La même proposition a été faite à Julie, qui a, elle, accepté. Une décision qu’elle a parfois regrettée. « Quand je pense à nos vacances 2018, 2019 ou 2020 et que je vois de quoi on s’est contenté là, j’ai honte de moi et de mon budget. Tout me rappelait dans nos souvenirs des années passées à quel point je suis pauvre désormais. » Car si comme le chante Aznavour, la misère est moins pénible au soleil, elle est parfois encore plus culpabilisante.

Nous n’avons pas de budget, mais nous avons des idées

Il y a ceux qui veulent positiver quand même. Partir, même pas cher, ça reste partir. Après une année en tant qu’indépendant très rude économiquement, Jérôme* était loin d’avoir les réserves nécessaires pour ses grands classiques, la Grèce ou Chypre. Qu’importe, là aussi, ses amis se sont adaptés et direction fut prise de Nice. « Ça reste la mer, le soleil, et surtout les amis. C’est niais, mais l’important, ce n’est pas où on part, mais avec qui. » Il vante les bienfaits de ces vacances à « petit » prix : découverte de la France, plus de moments conviviaux et intimistes dans le Airbnb loin des bars bondés, et de nouvelles activités.

Simon, lui, préfère philosopher.

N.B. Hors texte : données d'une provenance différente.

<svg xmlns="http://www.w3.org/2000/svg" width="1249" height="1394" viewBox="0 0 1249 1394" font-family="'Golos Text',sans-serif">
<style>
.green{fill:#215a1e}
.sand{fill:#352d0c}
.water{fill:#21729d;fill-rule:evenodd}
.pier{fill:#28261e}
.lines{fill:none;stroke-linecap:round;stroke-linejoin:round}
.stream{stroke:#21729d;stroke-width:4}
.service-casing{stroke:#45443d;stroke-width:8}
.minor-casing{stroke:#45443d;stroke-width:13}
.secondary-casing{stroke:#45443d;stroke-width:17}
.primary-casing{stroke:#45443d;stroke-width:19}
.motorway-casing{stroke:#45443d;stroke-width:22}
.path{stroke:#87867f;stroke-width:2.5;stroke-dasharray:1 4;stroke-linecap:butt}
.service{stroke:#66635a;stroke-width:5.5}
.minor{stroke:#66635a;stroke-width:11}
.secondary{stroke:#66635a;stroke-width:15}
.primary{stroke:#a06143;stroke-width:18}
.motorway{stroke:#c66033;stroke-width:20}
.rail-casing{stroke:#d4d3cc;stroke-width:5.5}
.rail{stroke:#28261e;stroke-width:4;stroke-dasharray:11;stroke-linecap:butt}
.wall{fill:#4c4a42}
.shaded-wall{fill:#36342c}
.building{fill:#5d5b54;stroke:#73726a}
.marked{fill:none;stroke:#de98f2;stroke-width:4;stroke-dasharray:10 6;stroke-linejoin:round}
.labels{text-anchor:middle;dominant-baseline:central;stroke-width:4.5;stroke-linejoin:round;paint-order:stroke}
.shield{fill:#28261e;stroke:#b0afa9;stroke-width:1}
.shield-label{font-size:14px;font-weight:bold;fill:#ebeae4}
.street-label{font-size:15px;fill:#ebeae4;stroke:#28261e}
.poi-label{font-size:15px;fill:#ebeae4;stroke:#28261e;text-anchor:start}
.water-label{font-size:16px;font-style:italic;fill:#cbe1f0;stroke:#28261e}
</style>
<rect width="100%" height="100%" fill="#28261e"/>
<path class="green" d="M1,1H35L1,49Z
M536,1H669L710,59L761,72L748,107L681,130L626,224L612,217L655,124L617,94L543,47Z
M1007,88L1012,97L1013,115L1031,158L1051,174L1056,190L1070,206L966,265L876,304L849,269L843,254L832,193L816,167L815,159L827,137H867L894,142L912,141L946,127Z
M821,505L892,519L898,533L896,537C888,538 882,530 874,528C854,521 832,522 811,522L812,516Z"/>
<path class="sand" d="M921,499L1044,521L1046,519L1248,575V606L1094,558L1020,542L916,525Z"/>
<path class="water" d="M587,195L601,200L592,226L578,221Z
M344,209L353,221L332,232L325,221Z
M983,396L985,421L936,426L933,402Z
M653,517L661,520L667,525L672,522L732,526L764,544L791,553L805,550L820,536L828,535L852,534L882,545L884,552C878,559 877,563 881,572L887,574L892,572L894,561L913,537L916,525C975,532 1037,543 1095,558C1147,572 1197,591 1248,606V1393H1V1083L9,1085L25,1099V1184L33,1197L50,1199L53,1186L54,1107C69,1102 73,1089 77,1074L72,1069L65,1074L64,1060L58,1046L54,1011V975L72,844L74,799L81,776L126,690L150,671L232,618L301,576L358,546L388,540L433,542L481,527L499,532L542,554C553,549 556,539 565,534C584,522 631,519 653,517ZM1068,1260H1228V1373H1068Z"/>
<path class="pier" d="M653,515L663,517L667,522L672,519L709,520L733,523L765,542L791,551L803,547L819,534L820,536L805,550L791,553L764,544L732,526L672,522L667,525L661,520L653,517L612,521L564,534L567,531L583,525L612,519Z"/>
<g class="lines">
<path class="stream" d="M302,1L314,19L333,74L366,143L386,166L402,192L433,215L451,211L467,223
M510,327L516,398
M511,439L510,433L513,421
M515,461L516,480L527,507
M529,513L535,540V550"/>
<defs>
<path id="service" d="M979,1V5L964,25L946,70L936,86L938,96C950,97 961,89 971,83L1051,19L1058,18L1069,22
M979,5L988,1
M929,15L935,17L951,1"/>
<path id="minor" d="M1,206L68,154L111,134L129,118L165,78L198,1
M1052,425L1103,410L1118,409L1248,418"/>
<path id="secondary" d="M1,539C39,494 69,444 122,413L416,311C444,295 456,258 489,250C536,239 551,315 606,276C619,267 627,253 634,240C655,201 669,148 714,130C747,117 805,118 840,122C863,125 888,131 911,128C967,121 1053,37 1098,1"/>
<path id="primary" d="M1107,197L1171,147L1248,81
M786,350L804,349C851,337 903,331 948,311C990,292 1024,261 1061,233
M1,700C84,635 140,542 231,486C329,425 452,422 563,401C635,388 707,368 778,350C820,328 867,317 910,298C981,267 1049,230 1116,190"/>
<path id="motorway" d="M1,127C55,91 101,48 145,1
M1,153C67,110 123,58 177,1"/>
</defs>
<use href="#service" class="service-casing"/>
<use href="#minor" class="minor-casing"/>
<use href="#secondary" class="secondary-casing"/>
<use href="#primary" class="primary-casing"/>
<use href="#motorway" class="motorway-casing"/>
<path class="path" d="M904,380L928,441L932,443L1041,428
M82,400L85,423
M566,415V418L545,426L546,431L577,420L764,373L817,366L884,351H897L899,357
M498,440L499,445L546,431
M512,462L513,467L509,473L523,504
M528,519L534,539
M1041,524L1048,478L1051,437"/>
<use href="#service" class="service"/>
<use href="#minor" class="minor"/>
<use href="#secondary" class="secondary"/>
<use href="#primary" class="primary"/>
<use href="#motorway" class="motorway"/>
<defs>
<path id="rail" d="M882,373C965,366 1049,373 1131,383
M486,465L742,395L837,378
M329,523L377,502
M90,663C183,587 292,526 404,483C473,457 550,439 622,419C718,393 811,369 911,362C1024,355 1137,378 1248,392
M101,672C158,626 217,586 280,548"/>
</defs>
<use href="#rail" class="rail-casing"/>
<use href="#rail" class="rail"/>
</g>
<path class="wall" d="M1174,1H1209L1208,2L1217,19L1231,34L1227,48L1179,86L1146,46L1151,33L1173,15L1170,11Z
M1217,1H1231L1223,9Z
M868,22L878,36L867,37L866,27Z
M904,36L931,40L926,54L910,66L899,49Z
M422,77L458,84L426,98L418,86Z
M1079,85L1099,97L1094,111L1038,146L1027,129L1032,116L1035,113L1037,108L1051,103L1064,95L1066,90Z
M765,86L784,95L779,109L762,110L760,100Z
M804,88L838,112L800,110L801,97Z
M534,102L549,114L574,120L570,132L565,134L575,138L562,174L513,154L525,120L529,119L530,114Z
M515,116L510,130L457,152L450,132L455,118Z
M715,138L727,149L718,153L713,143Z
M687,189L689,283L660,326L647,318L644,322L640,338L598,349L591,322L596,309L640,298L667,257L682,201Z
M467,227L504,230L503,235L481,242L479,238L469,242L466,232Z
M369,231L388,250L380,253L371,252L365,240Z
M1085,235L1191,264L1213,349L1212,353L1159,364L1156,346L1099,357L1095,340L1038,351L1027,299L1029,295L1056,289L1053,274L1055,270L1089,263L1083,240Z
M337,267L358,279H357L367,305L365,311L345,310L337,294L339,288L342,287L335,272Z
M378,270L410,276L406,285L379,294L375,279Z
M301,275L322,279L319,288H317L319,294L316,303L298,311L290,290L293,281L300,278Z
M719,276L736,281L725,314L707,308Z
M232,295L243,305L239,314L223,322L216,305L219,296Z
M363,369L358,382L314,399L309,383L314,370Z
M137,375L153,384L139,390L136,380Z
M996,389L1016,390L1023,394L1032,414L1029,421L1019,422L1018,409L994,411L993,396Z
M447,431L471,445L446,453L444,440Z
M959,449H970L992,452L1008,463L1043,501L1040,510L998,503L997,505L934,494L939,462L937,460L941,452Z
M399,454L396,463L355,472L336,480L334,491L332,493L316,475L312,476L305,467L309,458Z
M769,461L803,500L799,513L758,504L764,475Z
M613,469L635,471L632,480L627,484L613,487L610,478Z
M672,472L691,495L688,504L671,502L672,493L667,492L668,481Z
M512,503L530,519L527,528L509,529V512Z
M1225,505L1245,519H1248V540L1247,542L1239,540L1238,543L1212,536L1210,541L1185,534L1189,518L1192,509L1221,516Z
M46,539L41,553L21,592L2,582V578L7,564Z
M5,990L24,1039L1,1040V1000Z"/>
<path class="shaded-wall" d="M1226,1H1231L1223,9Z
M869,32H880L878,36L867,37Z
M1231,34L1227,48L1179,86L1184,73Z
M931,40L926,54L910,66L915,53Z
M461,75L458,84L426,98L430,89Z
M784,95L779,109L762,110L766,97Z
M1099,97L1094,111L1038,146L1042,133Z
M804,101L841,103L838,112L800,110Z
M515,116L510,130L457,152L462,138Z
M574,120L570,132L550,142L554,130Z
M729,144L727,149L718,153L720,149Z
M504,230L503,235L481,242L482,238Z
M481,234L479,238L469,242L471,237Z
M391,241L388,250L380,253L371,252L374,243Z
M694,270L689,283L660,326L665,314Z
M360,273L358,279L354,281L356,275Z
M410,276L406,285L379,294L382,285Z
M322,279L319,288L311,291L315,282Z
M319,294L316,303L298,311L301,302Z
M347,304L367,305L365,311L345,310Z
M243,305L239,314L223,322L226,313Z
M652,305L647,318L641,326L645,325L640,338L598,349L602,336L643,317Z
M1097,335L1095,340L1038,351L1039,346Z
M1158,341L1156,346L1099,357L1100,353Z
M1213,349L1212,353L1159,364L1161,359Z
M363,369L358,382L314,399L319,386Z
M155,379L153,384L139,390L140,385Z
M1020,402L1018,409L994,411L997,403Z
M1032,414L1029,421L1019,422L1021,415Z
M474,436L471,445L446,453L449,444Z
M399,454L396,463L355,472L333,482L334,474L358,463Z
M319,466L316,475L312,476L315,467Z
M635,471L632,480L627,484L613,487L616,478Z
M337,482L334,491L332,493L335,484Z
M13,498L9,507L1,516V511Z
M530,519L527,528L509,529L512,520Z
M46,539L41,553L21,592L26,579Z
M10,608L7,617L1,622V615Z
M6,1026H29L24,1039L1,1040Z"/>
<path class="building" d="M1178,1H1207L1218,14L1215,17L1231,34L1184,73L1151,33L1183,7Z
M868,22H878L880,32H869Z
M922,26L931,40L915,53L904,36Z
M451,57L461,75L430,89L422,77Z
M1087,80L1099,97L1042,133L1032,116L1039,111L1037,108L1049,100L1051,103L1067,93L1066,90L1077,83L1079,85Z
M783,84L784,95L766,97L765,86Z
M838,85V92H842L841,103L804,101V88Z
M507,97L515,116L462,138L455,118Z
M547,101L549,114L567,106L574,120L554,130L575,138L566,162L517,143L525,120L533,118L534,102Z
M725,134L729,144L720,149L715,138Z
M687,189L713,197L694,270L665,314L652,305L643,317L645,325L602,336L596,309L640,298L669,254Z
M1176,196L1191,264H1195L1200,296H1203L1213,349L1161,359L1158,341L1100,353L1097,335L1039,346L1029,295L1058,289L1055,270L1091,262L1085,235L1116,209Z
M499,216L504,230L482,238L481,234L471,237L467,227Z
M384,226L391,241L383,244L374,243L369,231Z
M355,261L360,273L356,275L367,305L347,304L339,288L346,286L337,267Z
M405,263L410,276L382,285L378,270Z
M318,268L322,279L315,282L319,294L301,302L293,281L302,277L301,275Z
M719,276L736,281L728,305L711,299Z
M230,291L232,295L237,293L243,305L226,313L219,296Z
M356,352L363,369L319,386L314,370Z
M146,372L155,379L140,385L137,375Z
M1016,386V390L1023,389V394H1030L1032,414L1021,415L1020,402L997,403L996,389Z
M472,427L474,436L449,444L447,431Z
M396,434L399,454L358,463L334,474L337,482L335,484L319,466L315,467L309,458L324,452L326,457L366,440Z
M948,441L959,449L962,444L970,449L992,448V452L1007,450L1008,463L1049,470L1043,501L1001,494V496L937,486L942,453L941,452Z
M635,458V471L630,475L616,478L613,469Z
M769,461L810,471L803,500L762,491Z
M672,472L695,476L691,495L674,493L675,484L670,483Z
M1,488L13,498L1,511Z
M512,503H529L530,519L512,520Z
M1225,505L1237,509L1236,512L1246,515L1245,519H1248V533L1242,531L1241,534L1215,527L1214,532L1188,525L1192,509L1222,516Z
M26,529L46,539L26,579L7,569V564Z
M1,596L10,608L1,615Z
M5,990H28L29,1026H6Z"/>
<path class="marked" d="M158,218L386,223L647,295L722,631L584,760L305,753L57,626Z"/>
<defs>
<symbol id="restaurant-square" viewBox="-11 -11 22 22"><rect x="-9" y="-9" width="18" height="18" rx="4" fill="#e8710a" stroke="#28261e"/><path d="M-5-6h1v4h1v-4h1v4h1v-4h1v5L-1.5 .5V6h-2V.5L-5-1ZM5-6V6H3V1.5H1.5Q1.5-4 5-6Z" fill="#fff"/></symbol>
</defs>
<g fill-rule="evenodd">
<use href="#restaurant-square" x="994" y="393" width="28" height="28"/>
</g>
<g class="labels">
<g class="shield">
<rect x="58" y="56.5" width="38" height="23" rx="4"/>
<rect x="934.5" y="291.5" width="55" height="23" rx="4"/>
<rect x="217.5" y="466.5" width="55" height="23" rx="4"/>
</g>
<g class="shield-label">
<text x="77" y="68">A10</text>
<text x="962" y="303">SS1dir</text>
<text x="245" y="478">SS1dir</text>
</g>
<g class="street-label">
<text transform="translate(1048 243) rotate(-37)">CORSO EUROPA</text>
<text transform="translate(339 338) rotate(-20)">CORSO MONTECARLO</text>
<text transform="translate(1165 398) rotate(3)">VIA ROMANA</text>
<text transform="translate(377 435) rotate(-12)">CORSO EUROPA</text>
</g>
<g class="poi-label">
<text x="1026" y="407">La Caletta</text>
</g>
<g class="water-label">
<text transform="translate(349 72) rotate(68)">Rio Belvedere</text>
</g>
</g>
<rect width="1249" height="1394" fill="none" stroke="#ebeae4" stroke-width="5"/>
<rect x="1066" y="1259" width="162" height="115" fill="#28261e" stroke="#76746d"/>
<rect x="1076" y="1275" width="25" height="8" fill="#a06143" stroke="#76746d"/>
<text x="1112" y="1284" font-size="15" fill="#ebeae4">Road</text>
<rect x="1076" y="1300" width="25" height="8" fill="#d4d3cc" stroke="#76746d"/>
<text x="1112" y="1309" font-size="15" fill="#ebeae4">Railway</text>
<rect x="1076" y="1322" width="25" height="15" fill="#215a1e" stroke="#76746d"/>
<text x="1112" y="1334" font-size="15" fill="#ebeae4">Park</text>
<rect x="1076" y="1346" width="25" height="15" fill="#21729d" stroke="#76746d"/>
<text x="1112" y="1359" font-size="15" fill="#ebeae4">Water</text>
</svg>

Nous demandant les chiffres des années précédentes, il constate qu’en 2019, avant les masques, le gel hydroalcoolique, les cas contacts, 35 % de ses concitoyens ne partaient déjà pas en vacances durant l’été. « Je suis parti toutes ces années précédentes, c’est déjà une chance énorme. Et puis s’il y a bien une année pour ne pas partir, entre la météo pourrie, le masque, les jauges, etc.., c’est bien cette année ! Je profiterai encore plus en 2022. » Rendez-vous est pris au soleil.